**WORK TO DO**
Retype every line of the rows below without any change, leaving out the pictures.

[Extracted data entries]

◆ ◆ ◆

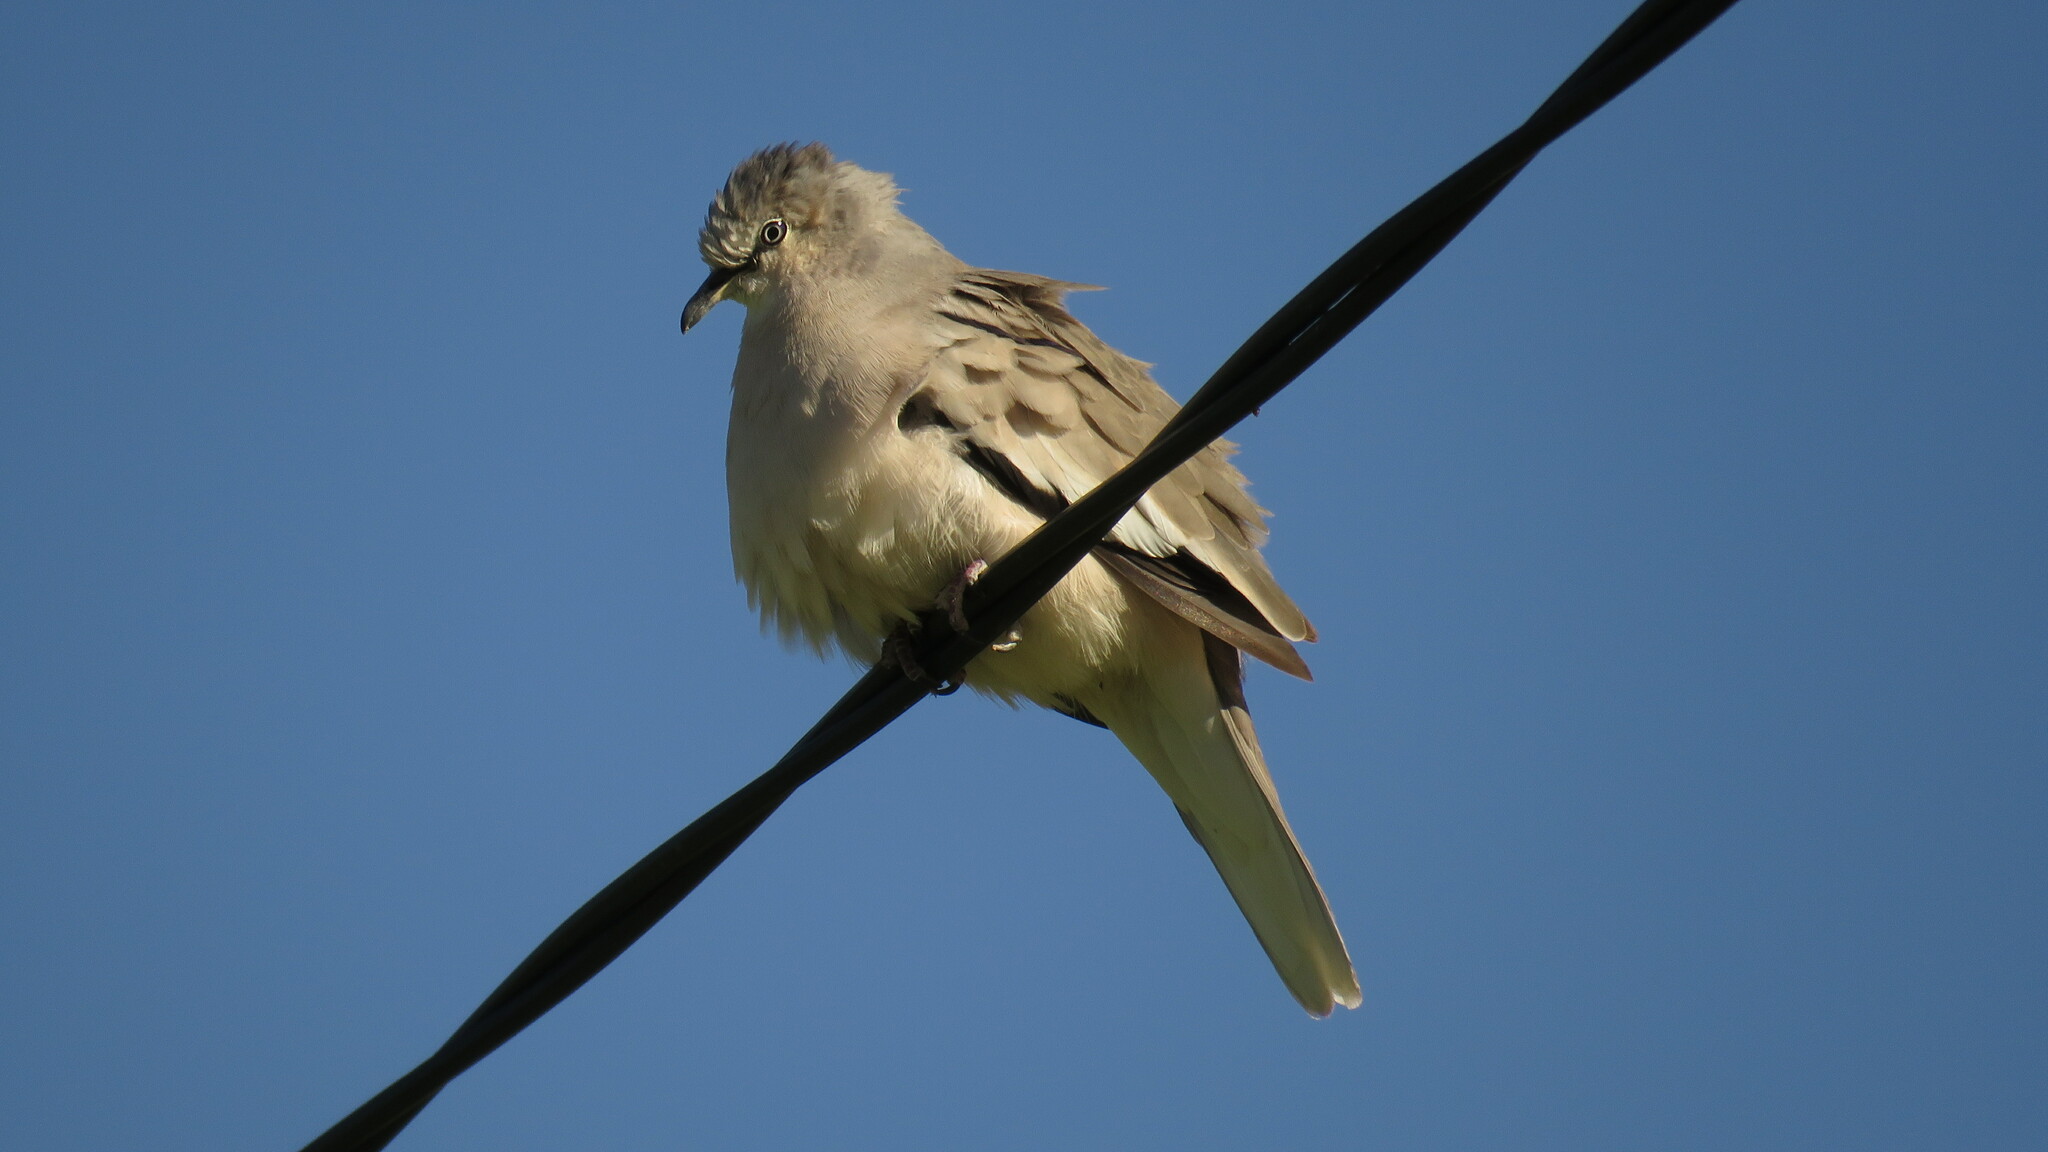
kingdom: Animalia
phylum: Chordata
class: Aves
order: Columbiformes
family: Columbidae
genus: Columbina
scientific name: Columbina picui
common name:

◆ ◆ ◆

**SOLUTION FOR THIS PROBLEM**
kingdom: Animalia
phylum: Chordata
class: Aves
order: Columbiformes
family: Columbidae
genus: Columbina
scientific name: Columbina picui
common name:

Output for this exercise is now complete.